____ Records supplied
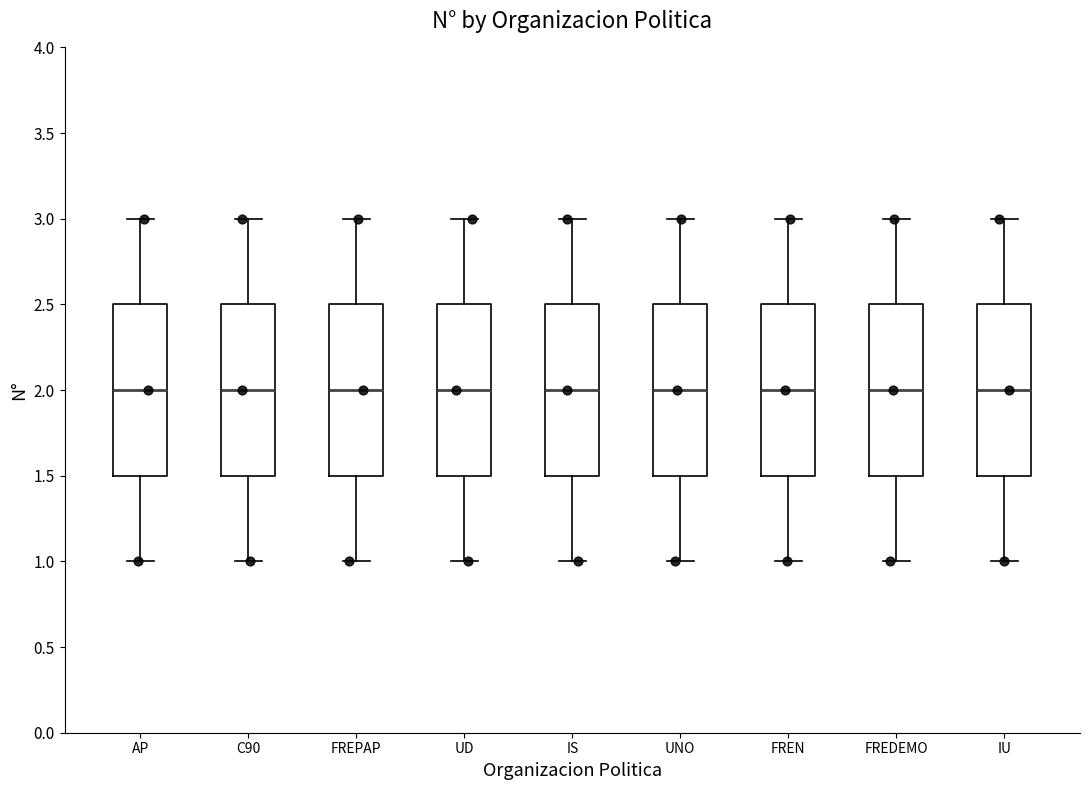

Where is the upper edge of the box for UD on the y-axis? The values are not printed on the chart, so give them approximately, as read against the axis.

2.5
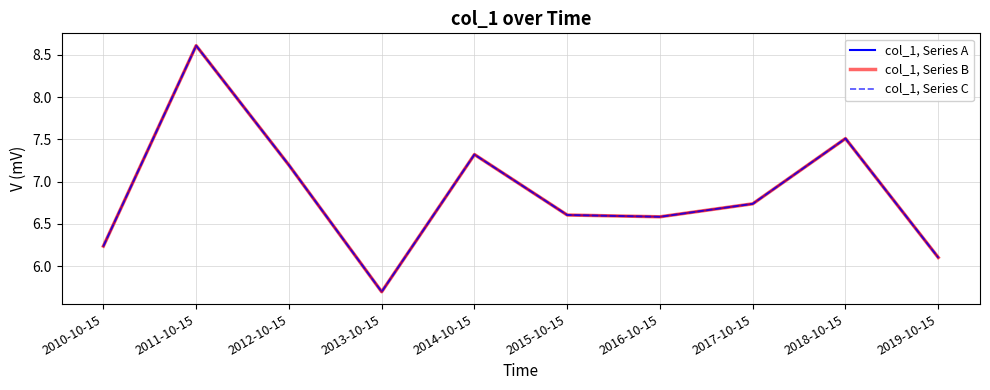

Is the value of col_1, Series A at 2010-10-15 greater than the value of col_1, Series C at 2019-10-15?

Yes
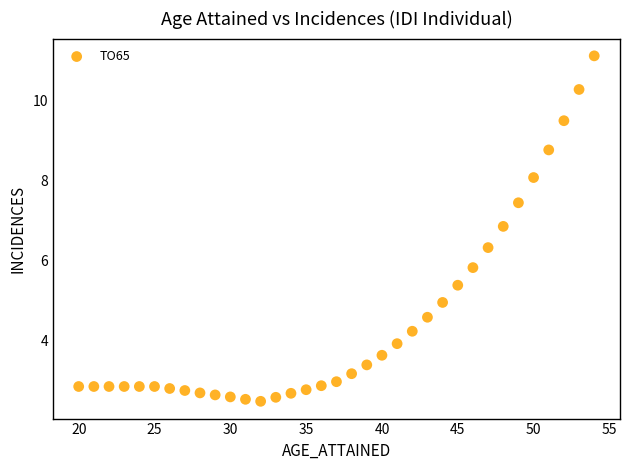

What Y value in the scatter plot is closest to 6?

5.8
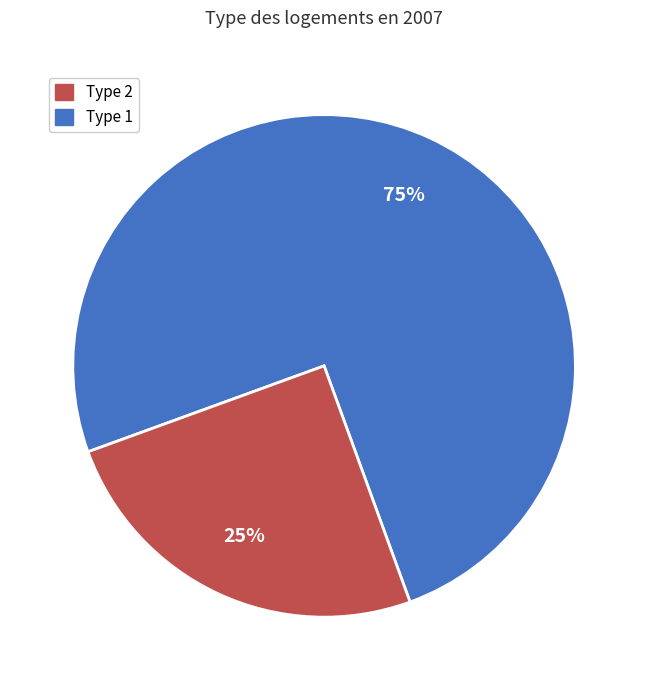

Does any single category account for the majority?

Yes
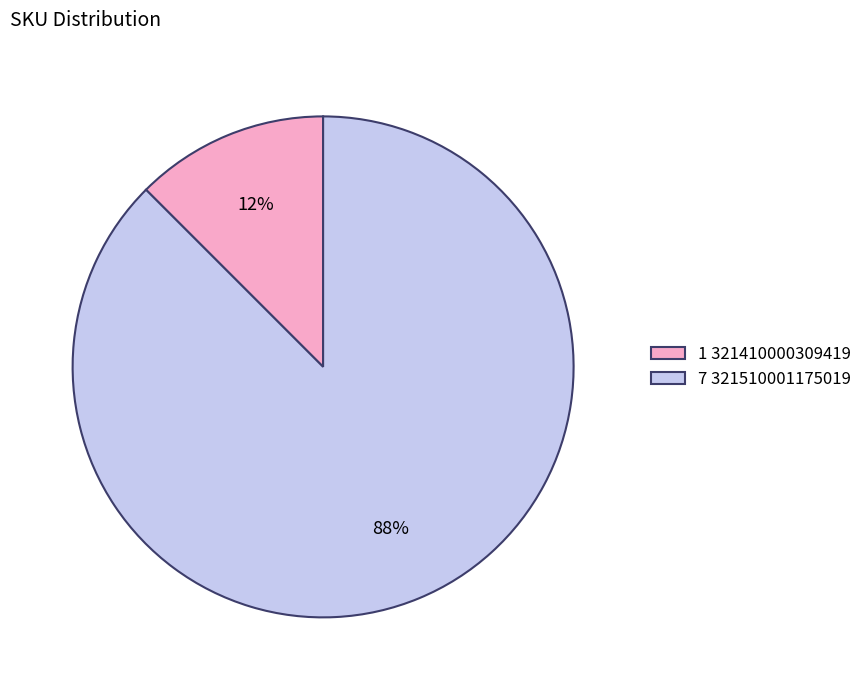

Rank the categories by value from highest to lowest.

7 321510001175019, 1 321410000309419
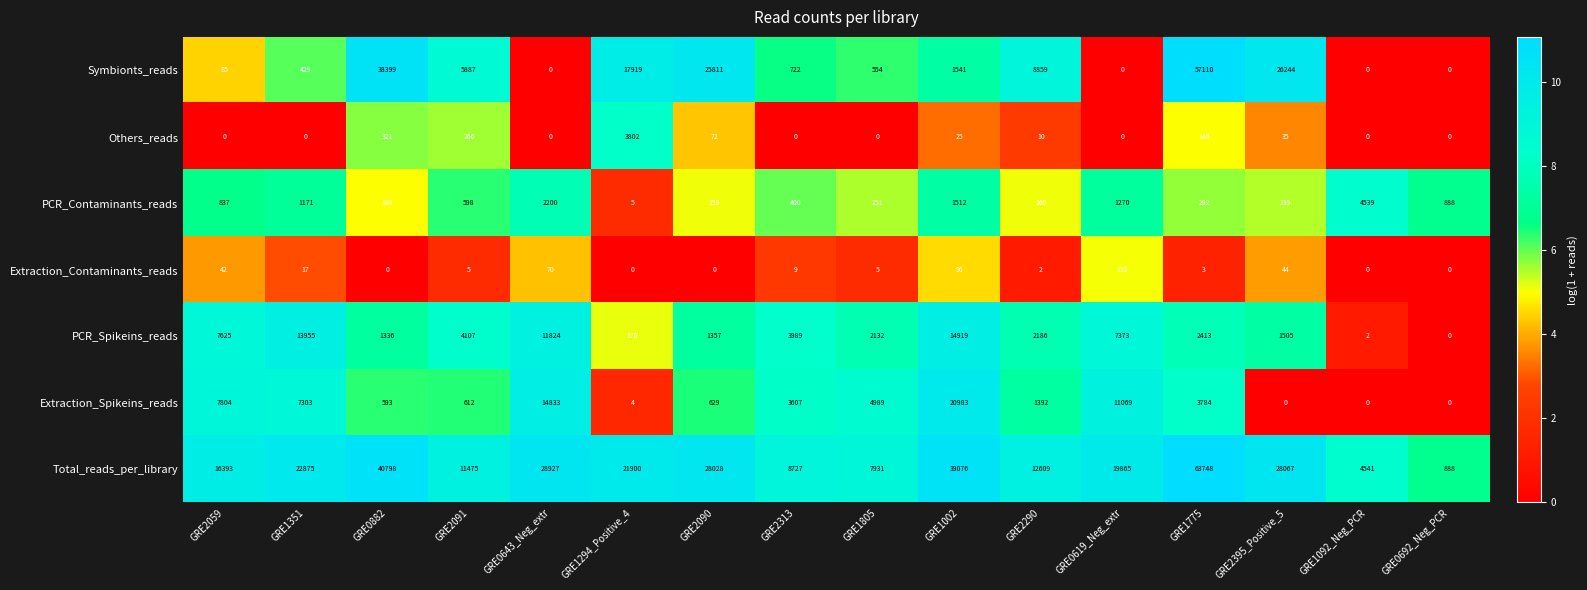

Between GRE1775 and GRE2395_Positive_5, which series saw the biggest shift?

Total_reads_per_library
________
**Exercise requirements:**
Rewrite the part of the items above that opens with the line containing "What Y value" and runs through the end of the items as a Markdown table with the columns "Row" and "Line", one numbered row per line, skipping blank lines. Leave the pictures out.

**Solved exercise:**
| Row | Line |
|---|---|
| 1 | What Y value in the scatter plot is closest to 6? |
| 2 | 5.8 |
| 3 | Does any single category account for the majority? |
| 4 | Yes |
| 5 | Rank the categories by value from highest to lowest. |
| 6 | 7 321510001175019, 1 321410000309419 |
| 7 | Between GRE1775 and GRE2395_Positive_5, which series saw the biggest shift? |
| 8 | Total_reads_per_library |